▶ **Exercise goal**: Every line in the data below that holds "Сигнатура" should be found and copied.

▶ **Material provided**:

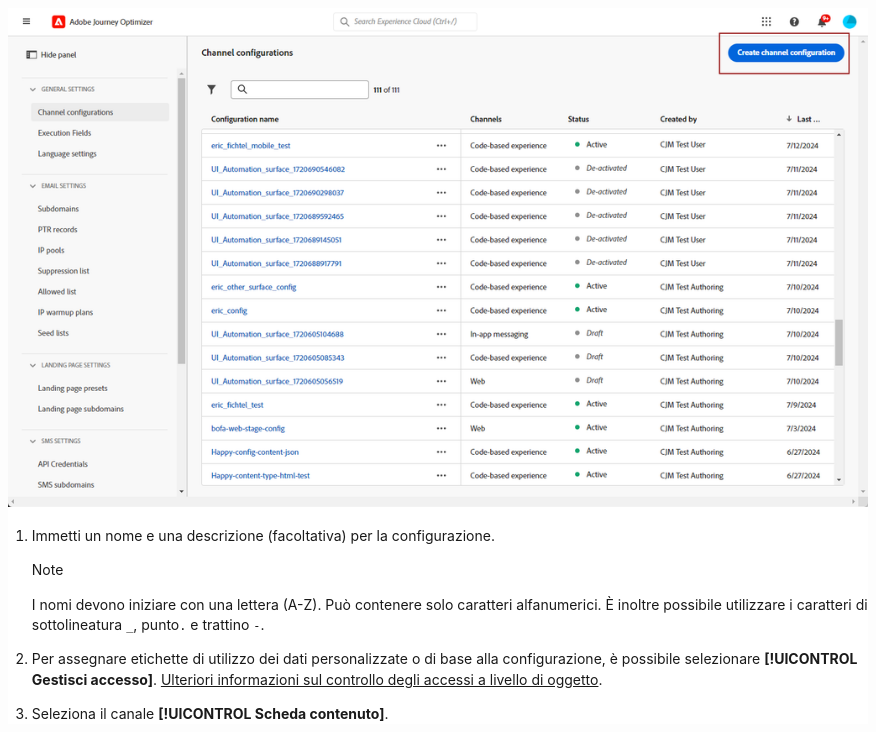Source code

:    ![](assets/content_card_config_1.png)

1. Immetti un nome e una descrizione (facoltativa) per la configurazione.

   >[!NOTE]
   >
   > I nomi devono iniziare con una lettera (A-Z). Può contenere solo caratteri alfanumerici. È inoltre possibile utilizzare i caratteri di sottolineatura `_`, punto`.` e trattino `-`.

1. Per assegnare etichette di utilizzo dei dati personalizzate o di base alla configurazione, è possibile selezionare **[!UICONTROL Gestisci accesso]**. [Ulteriori informazioni sul controllo degli accessi a livello di oggetto](../administration/object-based-access.md).

1. Seleziona il canale **[!UICONTROL Scheda contenuto]**.
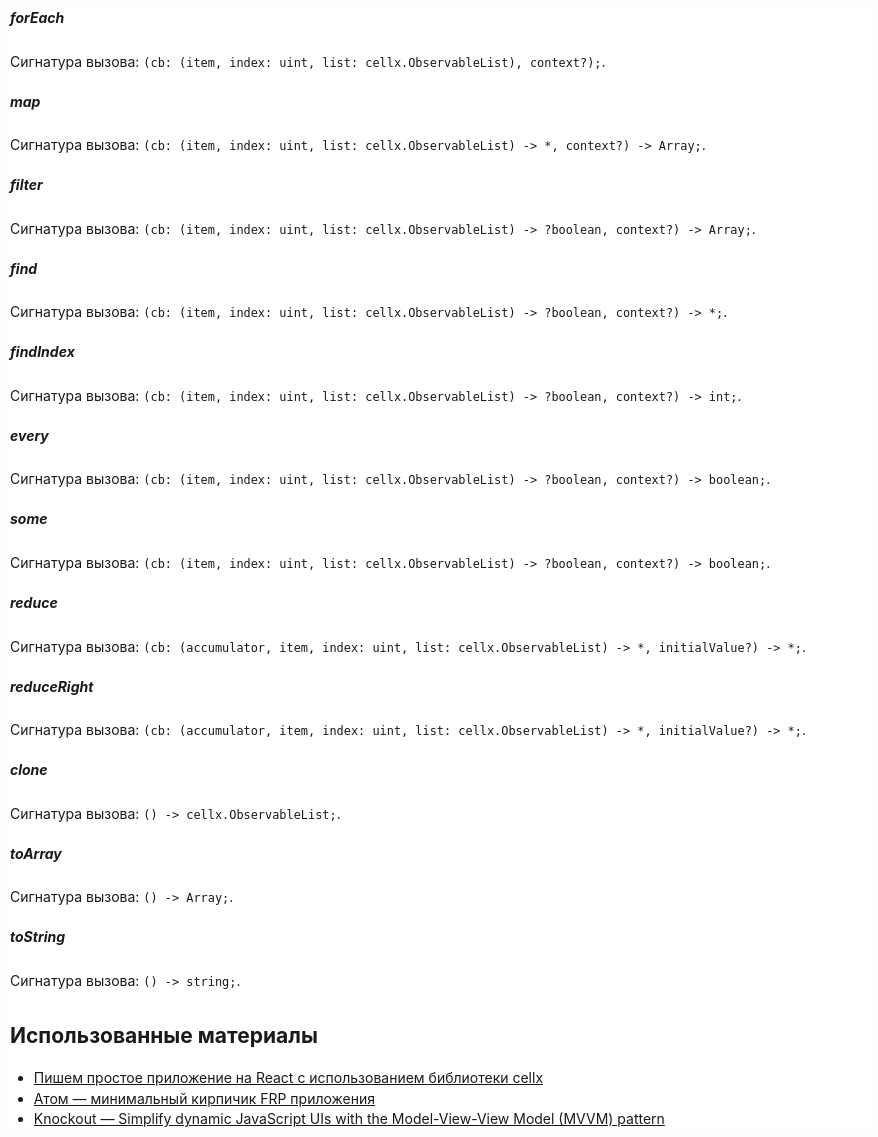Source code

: ##### forEach

Сигнатура вызова: `(cb: (item, index: uint, list: cellx.ObservableList), context?);`.

##### map

Сигнатура вызова: `(cb: (item, index: uint, list: cellx.ObservableList) -> *, context?) -> Array;`.

##### filter

Сигнатура вызова: `(cb: (item, index: uint, list: cellx.ObservableList) -> ?boolean, context?) -> Array;`.

##### find

Сигнатура вызова: `(cb: (item, index: uint, list: cellx.ObservableList) -> ?boolean, context?) -> *;`.

##### findIndex

Сигнатура вызова: `(cb: (item, index: uint, list: cellx.ObservableList) -> ?boolean, context?) -> int;`.

##### every

Сигнатура вызова: `(cb: (item, index: uint, list: cellx.ObservableList) -> ?boolean, context?) -> boolean;`.

##### some

Сигнатура вызова: `(cb: (item, index: uint, list: cellx.ObservableList) -> ?boolean, context?) -> boolean;`.

##### reduce

Сигнатура вызова: `(cb: (accumulator, item, index: uint, list: cellx.ObservableList) -> *, initialValue?) -> *;`.

##### reduceRight

Сигнатура вызова: `(cb: (accumulator, item, index: uint, list: cellx.ObservableList) -> *, initialValue?) -> *;`.

##### clone

Сигнатура вызова: `() -> cellx.ObservableList;`.

##### toArray

Сигнатура вызова: `() -> Array;`.

##### toString

Сигнатура вызова: `() -> string;`.

## Использованные материалы

- [Пишем простое приложение на React с использованием библиотеки cellx](https://habrahabr.ru/post/313038/)
- [Атом — минимальный кирпичик FRP приложения](http://habrahabr.ru/post/235121/)
- [Knockout — Simplify dynamic JavaScript UIs with the Model-View-View Model (MVVM) pattern](http://knockoutjs.com/)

▶ **Solution**:
Сигнатура вызова: `(cb: (item, index: uint, list: cellx.ObservableList), context?);`.
Сигнатура вызова: `(cb: (item, index: uint, list: cellx.ObservableList) -> *, context?) -> Array;`.
Сигнатура вызова: `(cb: (item, index: uint, list: cellx.ObservableList) -> ?boolean, context?) -> Array;`.
Сигнатура вызова: `(cb: (item, index: uint, list: cellx.ObservableList) -> ?boolean, context?) -> *;`.
Сигнатура вызова: `(cb: (item, index: uint, list: cellx.ObservableList) -> ?boolean, context?) -> int;`.
Сигнатура вызова: `(cb: (item, index: uint, list: cellx.ObservableList) -> ?boolean, context?) -> boolean;`.
Сигнатура вызова: `(cb: (item, index: uint, list: cellx.ObservableList) -> ?boolean, context?) -> boolean;`.
Сигнатура вызова: `(cb: (accumulator, item, index: uint, list: cellx.ObservableList) -> *, initialValue?) -> *;`.
Сигнатура вызова: `(cb: (accumulator, item, index: uint, list: cellx.ObservableList) -> *, initialValue?) -> *;`.
Сигнатура вызова: `() -> cellx.ObservableList;`.
Сигнатура вызова: `() -> Array;`.
Сигнатура вызова: `() -> string;`.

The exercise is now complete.